== What is being asked ==
Retype the text of every page in the listing below without any changes, and leave the pictures out of your answer.
====
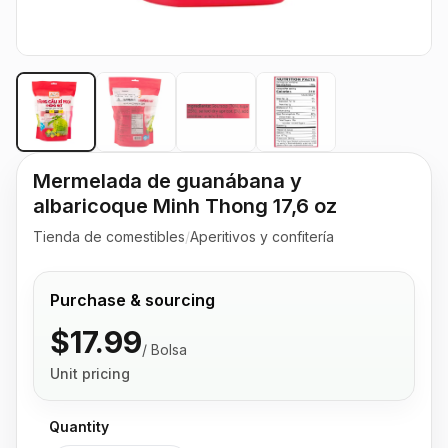
Mermelada de guanábana y
albaricoque Minh Thong 17,6 oz
Tienda de comestibles
/
Aperitivos y confitería
Purchase & sourcing
$17.99
/
Bolsa
Unit pricing
Quantity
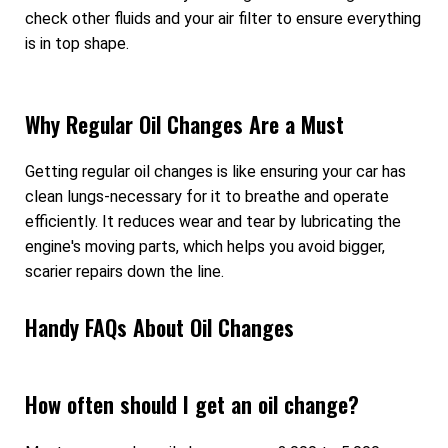
check other fluids and your air filter to ensure everything
is in top shape.
Why Regular Oil Changes Are a Must
Getting regular oil changes is like ensuring your car has
clean lungs-necessary for it to breathe and operate
efficiently. It reduces wear and tear by lubricating the
engine's moving parts, which helps you avoid bigger,
scarier repairs down the line.
Handy FAQs About Oil Changes
How often should I get an oil change?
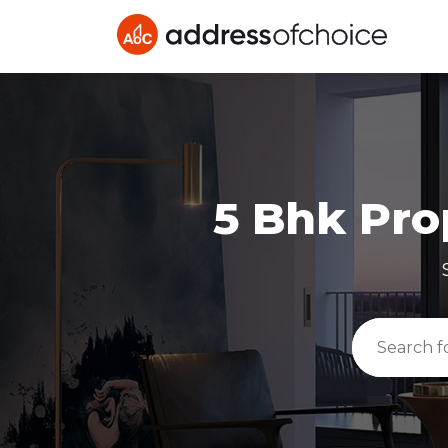
5 Bhk
Prop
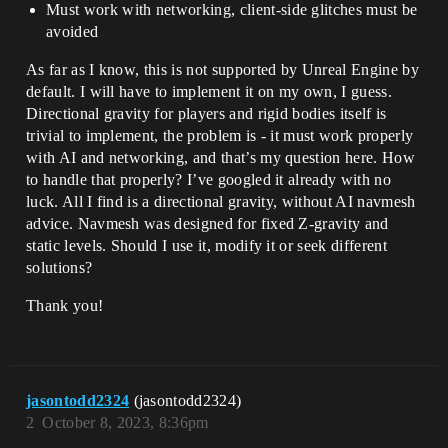
Must work with networking, client-side glitches must be
avoided
As far as I know, this is not supported by Unreal Engine by
default. I will have to implement it on my own, I guess.
Directional gravity for players and rigid bodies itself is
trivial to implement, the problem is - it must work properly
with AI and networking, and that’s my question here. How
to handle that properly? I’ve googled it already with no
luck. All I find is a directional gravity, without AI navmesh
advice. Navmesh was designed for fixed Z-gravity and
static levels. Should I use it, modify it or seek different
solutions?
Thank you!
jasontodd2324
(jasontodd2324)
2
October 8, 2023, 8:36pm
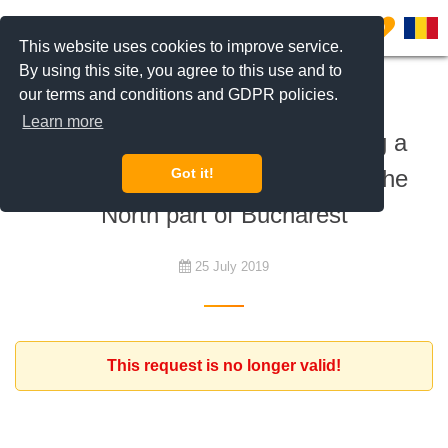
0
This website uses cookies to improve service.
By using this site, you agree to this use and to
our terms and conditions and GDPR policies.
To rent
Learn more
Expat family interested in renting a
home - house or apartment - in the
Got it!
North part of Bucharest
25 July 2019
This request is no longer valid!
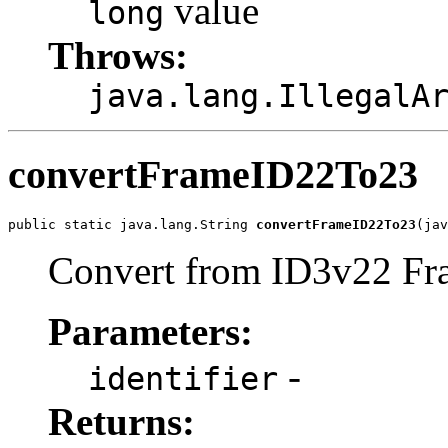
value
long
Throws:
java.lang.IllegalA
convertFrameID22To23
public static java.lang.String 
convertFrameID22To23
(jav
Convert from ID3v22 Fra
Parameters:
-
identifier
Returns:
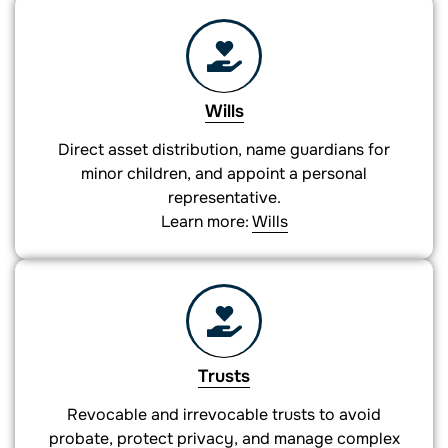
Wills
Direct asset distribution, name guardians for
minor children, and appoint a personal
representative.
Learn more:
Wills
Trusts
Revocable and irrevocable trusts to avoid
probate, protect privacy, and manage complex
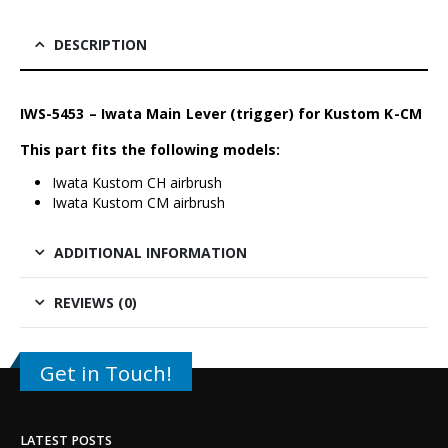
DESCRIPTION
IWS-5453 – Iwata Main Lever (trigger) for Kustom K-CM
This part fits the following models:
Iwata Kustom CH airbrush
Iwata Kustom CM airbrush
ADDITIONAL INFORMATION
REVIEWS (0)
Get in Touch!
LATEST POSTS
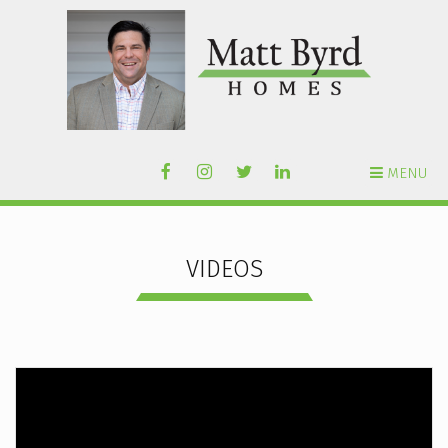
MENU
VIDEOS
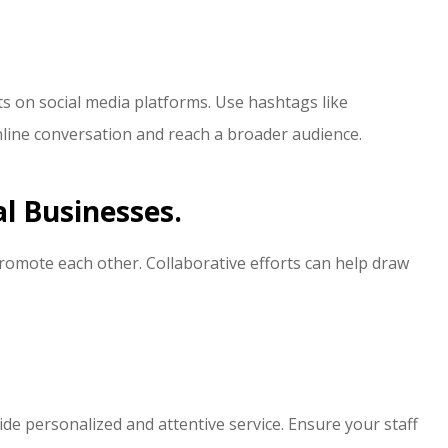
s on social media platforms. Use hashtags like
line conversation and reach a broader audience.
al Businesses.
romote each other. Collaborative efforts can help draw
vide personalized and attentive service. Ensure your staff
====
== Exercise output ==
Mermelada de guanábana y
albaricoque Minh Thong 17,6 oz
Tienda de comestibles
/
Aperitivos y confitería
Purchase & sourcing
$17.99
/
Bolsa
Unit pricing
Quantity
check other fluids and your air filter to ensure everything
is in top shape.
Why Regular Oil Changes Are a Must
Getting regular oil changes is like ensuring your car has
clean lungs-necessary for it to breathe and operate
efficiently. It reduces wear and tear by lubricating the
engine's moving parts, which helps you avoid bigger,
scarier repairs down the line.
Handy FAQs About Oil Changes
How often should I get an oil change?
5 Bhk
Prop
Must work with networking, client-side glitches must be
avoided
As far as I know, this is not supported by Unreal Engine by
default. I will have to implement it on my own, I guess.
Directional gravity for players and rigid bodies itself is
trivial to implement, the problem is - it must work properly
with AI and networking, and that’s my question here. How
to handle that properly? I’ve googled it already with no
luck. All I find is a directional gravity, without AI navmesh
advice. Navmesh was designed for fixed Z-gravity and
static levels. Should I use it, modify it or seek different
solutions?
Thank you!
jasontodd2324
(jasontodd2324)
2
October 8, 2023, 8:36pm
0
This website uses cookies to improve service.
By using this site, you agree to this use and to
our terms and conditions and GDPR policies.
To rent
Learn more
Expat family interested in renting a
home - house or apartment - in the
Got it!
North part of Bucharest
25 July 2019
This request is no longer valid!
value
long
Throws:
java.lang.IllegalA
convertFrameID22To23
public static java.lang.String 
convertFrameID22To23
(jav
Convert from ID3v22 Fra
Parameters:
-
identifier
Returns:
Wills
Direct asset distribution, name guardians for
minor children, and appoint a personal
representative.
Learn more:
Wills
Trusts
Revocable and irrevocable trusts to avoid
probate, protect privacy, and manage complex
DESCRIPTION
IWS-5453 – Iwata Main Lever (trigger) for Kustom K-CM
This part fits the following models:
Iwata Kustom CH airbrush
Iwata Kustom CM airbrush
ADDITIONAL INFORMATION
REVIEWS (0)
Get in Touch!
LATEST POSTS
MENU
VIDEOS
s on social media platforms. Use hashtags like
line conversation and reach a broader audience.
al Businesses.
romote each other. Collaborative efforts can help draw
vide personalized and attentive service. Ensure your staff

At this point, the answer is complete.